### How to complete this task
Please continue the abstract below on circadian control of cortical excitability and synaptic plasticity, starting right after its keyword line, and leave the data that follows it aside.

### Excerpt to read
========

Control of circadian rhythm on cortical excitability and synaptic plasticity

Abstract

Living organisms navigate through a cyclic world: activity, feeding, social interactions are all organized along the periodic succession of night and day. At the cellular level, periodic activity is controlled by the molecular machinery driving the circadian regulation of cellular homeostasis. This mechanism adapts cell function to the external environment and its crucial importance is underlined by its robustness and redundancy. The cell autonomous clock regulates cell function by the circadian modulation of mTOR, a master controller of protein synthesis. Importantly, mTOR integrates the circadian modulation with synaptic activity and extracellular signals through a complex signaling network that includes the RAS-ERK pathway. The relationship between mTOR and the circadian clock is bidirectional, since mTOR can feedback on the cellular clock to shift the cycle to maintain the alignment with the environmental conditions. The mTOR and ERK pathways are crucial determinants of synaptic plasticity and function and thus it is not surprising that alterations of the circadian clock cause defective responses to environmental challenges, as witnessed by the bi-directional relationship between brain disorders and impaired circadian regulation. In physiological conditions, the feedback between the intrinsic clock and the mTOR pathway suggests that also synaptic plasticity should undergo circadian regulation.

Keywords: LTP; chloride homeostasis; circadian rhythm; mTOR; memory and learning; neuronal excitability.

========

### Data section
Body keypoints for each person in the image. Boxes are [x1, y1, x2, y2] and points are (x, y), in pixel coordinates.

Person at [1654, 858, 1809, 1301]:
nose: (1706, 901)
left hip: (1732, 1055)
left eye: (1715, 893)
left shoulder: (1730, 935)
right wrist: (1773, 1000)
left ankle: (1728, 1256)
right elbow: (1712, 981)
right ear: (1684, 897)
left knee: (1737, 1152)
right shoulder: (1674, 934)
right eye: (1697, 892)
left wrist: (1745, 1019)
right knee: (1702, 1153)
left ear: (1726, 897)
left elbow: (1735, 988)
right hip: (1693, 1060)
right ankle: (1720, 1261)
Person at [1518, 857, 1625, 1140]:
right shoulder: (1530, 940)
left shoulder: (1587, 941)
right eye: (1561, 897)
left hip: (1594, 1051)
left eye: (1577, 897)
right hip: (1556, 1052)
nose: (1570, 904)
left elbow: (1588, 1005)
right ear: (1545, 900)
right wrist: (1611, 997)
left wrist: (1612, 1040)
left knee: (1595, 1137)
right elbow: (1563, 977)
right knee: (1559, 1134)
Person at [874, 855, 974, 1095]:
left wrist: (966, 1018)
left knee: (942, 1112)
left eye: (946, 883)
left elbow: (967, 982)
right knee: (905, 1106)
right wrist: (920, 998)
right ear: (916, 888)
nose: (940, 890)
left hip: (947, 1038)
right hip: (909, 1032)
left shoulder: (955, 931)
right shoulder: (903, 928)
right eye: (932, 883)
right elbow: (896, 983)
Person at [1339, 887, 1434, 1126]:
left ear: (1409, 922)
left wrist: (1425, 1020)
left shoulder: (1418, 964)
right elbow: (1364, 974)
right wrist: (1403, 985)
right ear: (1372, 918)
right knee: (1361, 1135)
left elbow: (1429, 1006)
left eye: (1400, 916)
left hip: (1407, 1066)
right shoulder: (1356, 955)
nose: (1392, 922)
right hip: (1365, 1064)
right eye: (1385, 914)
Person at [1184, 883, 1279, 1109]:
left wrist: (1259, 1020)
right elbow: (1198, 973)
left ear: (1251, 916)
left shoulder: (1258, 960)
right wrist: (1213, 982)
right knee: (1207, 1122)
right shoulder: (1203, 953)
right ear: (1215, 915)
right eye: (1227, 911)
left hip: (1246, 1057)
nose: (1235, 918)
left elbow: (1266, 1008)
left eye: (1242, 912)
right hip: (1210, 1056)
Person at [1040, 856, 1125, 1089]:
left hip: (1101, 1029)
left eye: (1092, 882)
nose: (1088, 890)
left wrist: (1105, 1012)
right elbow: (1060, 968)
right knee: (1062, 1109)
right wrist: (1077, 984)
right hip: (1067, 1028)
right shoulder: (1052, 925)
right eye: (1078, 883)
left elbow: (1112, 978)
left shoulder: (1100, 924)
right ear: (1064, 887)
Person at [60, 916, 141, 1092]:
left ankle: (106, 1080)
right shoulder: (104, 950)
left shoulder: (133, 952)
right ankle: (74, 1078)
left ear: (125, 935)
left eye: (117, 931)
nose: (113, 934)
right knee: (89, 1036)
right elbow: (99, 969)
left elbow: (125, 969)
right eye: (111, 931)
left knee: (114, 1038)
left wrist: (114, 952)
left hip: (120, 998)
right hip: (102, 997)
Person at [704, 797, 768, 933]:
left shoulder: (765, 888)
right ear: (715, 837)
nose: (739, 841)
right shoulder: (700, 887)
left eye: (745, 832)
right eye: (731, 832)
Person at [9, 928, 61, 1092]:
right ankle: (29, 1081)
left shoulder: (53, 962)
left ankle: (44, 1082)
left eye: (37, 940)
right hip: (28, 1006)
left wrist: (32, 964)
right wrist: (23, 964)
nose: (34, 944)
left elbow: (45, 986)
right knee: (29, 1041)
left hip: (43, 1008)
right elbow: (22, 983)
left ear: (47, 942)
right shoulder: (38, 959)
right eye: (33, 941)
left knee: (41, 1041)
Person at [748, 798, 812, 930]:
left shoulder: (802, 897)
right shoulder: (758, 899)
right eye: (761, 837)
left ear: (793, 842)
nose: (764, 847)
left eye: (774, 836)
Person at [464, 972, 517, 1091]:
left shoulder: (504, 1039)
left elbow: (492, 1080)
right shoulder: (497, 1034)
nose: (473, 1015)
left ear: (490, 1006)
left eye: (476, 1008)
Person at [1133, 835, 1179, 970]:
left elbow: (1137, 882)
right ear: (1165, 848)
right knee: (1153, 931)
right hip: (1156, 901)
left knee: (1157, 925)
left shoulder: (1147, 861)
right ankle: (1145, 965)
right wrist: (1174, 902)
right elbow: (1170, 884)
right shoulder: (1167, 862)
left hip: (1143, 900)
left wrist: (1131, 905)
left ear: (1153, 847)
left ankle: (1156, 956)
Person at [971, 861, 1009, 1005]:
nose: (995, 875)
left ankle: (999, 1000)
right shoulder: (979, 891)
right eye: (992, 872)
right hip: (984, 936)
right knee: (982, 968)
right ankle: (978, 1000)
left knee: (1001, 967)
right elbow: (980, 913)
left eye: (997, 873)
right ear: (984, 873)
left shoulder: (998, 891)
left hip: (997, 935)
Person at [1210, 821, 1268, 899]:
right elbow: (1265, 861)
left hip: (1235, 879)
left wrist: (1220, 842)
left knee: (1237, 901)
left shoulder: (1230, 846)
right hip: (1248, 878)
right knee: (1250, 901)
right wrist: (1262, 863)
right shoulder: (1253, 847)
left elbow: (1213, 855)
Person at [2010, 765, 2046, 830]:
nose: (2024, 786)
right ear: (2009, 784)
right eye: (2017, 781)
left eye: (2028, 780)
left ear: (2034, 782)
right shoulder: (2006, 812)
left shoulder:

========

### Answer to this task
FIGURE 1

Stages of the autonomous circadian clock. (A) The cycle begins with the dimerization of CLOCK and BMAL1 in the cytosol and the following translocation to the nucleus. (B) The CLOCK:BMAL1 heterodimers bind to E-box response elements to promote the expression of several genes including Cry and Per. Cytosolic PER takes part in a regulatory loop with mTOR by activating TSC1, and upstream inhibitor of mTOR thus contributing to the entrainment of mTOR to the circadian cycle (Wu et al., 2019). PER activity is curtailed by its degradation mediated by CK1. (C) The CRY:PER heterodimers translocate in the nucleus and inhibit the association of CLOCK:BMAL1 with the DNA thus repressing gene expression. (D) BMAL1 shuttles between the nucleus and the cytoplasm where it is phosphorylated by S6K and then participates to the rhythmic activation of translation (Lipton et al., 2015). Orange boxes indicate the activator elements of the translation feedback, while elements in green and magenta indicate the repressors. Filled arrowheads indicate protein translocations and positive interactions. Lines terminating with a circle indicate inhibitory interactions.

FIGURE 2

(A) Relative time course of the processes controlling time keeping in the SCN. ZT stands for Zeitgeber Time with 0 at dawn. Exposure to blue light at the end of darkness causes an increase of neuronal activity in the SCN and phosphorylation of ERK. The activation of the ERK pathway is followed by the activation of gene expression mediated by CREB and the activation of mTOR leading to protein synthesis. Phosphorilated S6 kinase (pS6K) is a proxy for mTORC1 activation. The temporal flow of the autonomous circadian clock is reported by the expressions of BMAL1 and PER that have a phase difference of about 12 h. (B) Light delivered during the late night increases firing in the SCN thus anticipating ERK phosphorylation, mTOR activation and protein synthesis. In this way, BMAL1 expression is anticipated thus leading to an overall anticipation of the circadian loop. (C) mTOR is the converging point between the environmental stimuli and the autonomous circadian clock.